Texas progressives: coronavirus, week 20

Just a short one, this week, but as some Texas schools start a new year this week, and others will do so next week, this corner of the Texas progressives has another week of splitting coronavirus news from the rest of its roundup, and while it has few links, offers some longer ones.

Texas

Gov. Abbott is continuing to try to be a legal hairsplitter on COVID, the power of local health authorities, and school opening. A metropolitan health official needs to go ahead and issue a blanket ban to set up legal action against Strangeabbott.

COVID has hammered a Houston-area nursing home. Texas Observer has the big picture on for-profit nursing homes in Texas' COVID issues. (The company that is its focus does not own the problematic Missouri City home, nor another in Corpus, which means the problem is that bad.)

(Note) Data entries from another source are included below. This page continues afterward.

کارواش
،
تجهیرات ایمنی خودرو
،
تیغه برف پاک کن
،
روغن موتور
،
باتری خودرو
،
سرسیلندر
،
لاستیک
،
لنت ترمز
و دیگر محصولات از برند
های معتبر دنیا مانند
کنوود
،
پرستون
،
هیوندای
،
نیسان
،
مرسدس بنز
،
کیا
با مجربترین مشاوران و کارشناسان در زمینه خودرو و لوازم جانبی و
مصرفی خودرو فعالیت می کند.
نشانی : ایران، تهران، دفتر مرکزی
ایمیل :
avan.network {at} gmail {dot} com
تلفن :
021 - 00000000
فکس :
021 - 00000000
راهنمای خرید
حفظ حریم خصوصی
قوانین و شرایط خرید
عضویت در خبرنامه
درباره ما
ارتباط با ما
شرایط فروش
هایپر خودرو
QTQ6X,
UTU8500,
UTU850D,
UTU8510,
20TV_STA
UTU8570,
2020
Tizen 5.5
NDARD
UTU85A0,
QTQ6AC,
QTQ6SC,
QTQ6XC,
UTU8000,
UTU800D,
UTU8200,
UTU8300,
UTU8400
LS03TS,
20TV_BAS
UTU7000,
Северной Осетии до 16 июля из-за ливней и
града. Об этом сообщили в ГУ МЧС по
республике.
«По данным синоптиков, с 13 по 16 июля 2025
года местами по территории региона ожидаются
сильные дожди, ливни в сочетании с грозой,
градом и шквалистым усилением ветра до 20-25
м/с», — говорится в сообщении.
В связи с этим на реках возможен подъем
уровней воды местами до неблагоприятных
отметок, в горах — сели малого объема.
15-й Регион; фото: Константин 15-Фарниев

Zeph Capo argues against reopening schools without a robust plan to keep everyone safe.

National

After a week, with some public black eyes, Georgia schools get an F on COVID issues. Paulding County may well confirm Peter Hotez' claim that the push to open schools is bound to fail. That said, Hotez oversimplifies the problem. It's not just national. When, as in the case of Paulding County, your superintendent and board president are both COVIDIOTS, any federal malfeasance is being weaponized at the local level.

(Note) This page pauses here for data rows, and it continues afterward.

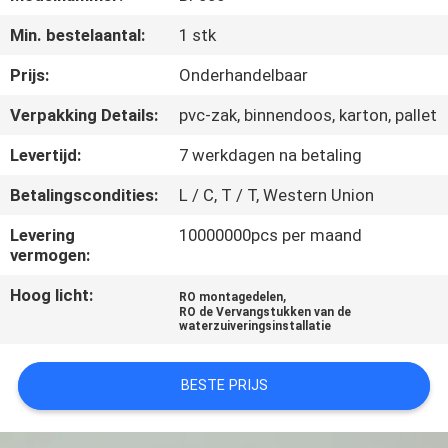
NEEM
Min. bestelaantal:
1 stk
CONTACT
MET
Prijs:
Onderhandelbaar
ONS
Verpakking Details:
pvc-zak, binnendoos, karton, pallet
OP
Levertijd:
7 werkdagen na betaling
Betalingscondities:
L / C, T / T, Western Union
VRAAG
Levering
10000000pcs per maand
EEN
vermogen:
OFFERTE
Hoog licht:
,
RO montagedelen
RO de Vervangstukken van de
waterzuiveringsinstallatie
COMPANY
NEWS
BESTE PRIJS
SITEMAP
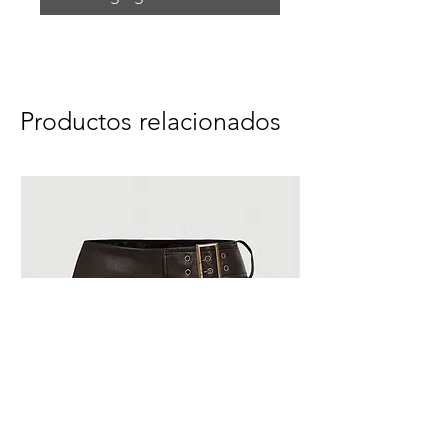
Productos relacionados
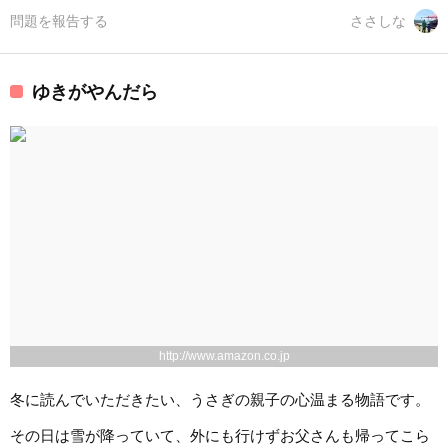
問題を報告する
ささしな
ゆきがやんだら
http://www.amazon.co.jp
冬に読んでいただきたい、うさぎの親子の心温まる物語です。
その日は雪が降っていて、外にも行けずお父さんも帰ってこら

Wired talks in depth with Bill Gates. Among his observations? Nasal swab tests are badly inaccurate, something that's been getting more and more airplay. (Unfortunately, this is something else that will likely become fuel for conspiracy theorists.) On the second, or third, or whatever hand, I think Gates has dubiously sourced optimism when he says that "for the rich world, we should be able to largely end this thing by the end of 2021." He's naively optimistic on both when a vaccine will be developed but how efficacious it will be.

Global

Melbourne (Australia, not Florida) illustrates what happens when it appears coronavirus is contained, but isn't. Fines of almost $4K American for contagious people. Strict rules on essential business. Police actually enforcing mask rules. And, in at least one case, being assaulted. (The NYT doesn't mention the cop's head getting smashed into the cement.) Australia, other than national health care and a higher minimum wage (not so much different on PPP terms as some Americans think) is a lot like America in a lot of ways. Laissez-faire, unless you're an immigrant from SE Asia. So, there's parallels to America. The issue of enforcement is one of them. I have no doubt that if American police challenged anti-mask Karens, we'd see some of the same same behavior from alleged law and order folks.

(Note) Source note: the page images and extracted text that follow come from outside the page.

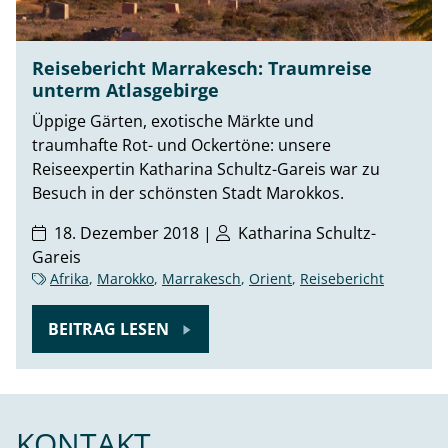
Reisebericht Marrakesch: Traumreise
unterm Atlasgebirge
Üppige Gärten, exotische Märkte und
traumhafte Rot- und Ockertöne: unsere
Reiseexpertin Katharina Schultz-Gareis war zu
Besuch in der schönsten Stadt Marokkos.
18. Dezember 2018 |
Katharina Schultz-
Gareis
Afrika
,
Marokko
,
Marrakesch
,
Orient
,
Reisebericht
BEITRAG LESEN
KONTAKT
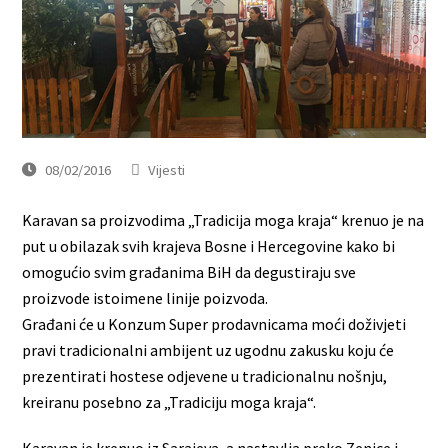
08/02/2016
Vijesti
Karavan sa proizvodima „Tradicija moga kraja“ krenuo je na
put u obilazak svih krajeva Bosne i Hercegovine kako bi
omogućio svim građanima BiH da degustiraju sve
proizvode istoimene linije poizvoda.
Građani će u Konzum Super prodavnicama moći doživjeti
pravi tradicionalni ambijent uz ugodnu zakusku koju će
prezentirati hostese odjevene u tradicionalnu nošnju,
kreiranu posebno za „Tradiciju moga kraja“.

A picture of an US Olympic swimmer balancing chocolate milk on her head while swimming is viral on Twitter. That said, there's a growing chance she's not going anywhere in 12 months. A strong majority of Japanese overall, and a slim majority of Tokyo residents, agog at growing cost overruns and expectations of diminished revenue, want their country to just drop the delayed Games. And you know what? Beyond coronavirus, killing the increasingly bloated, hypercapitalist, classist Olympics would be fine by me?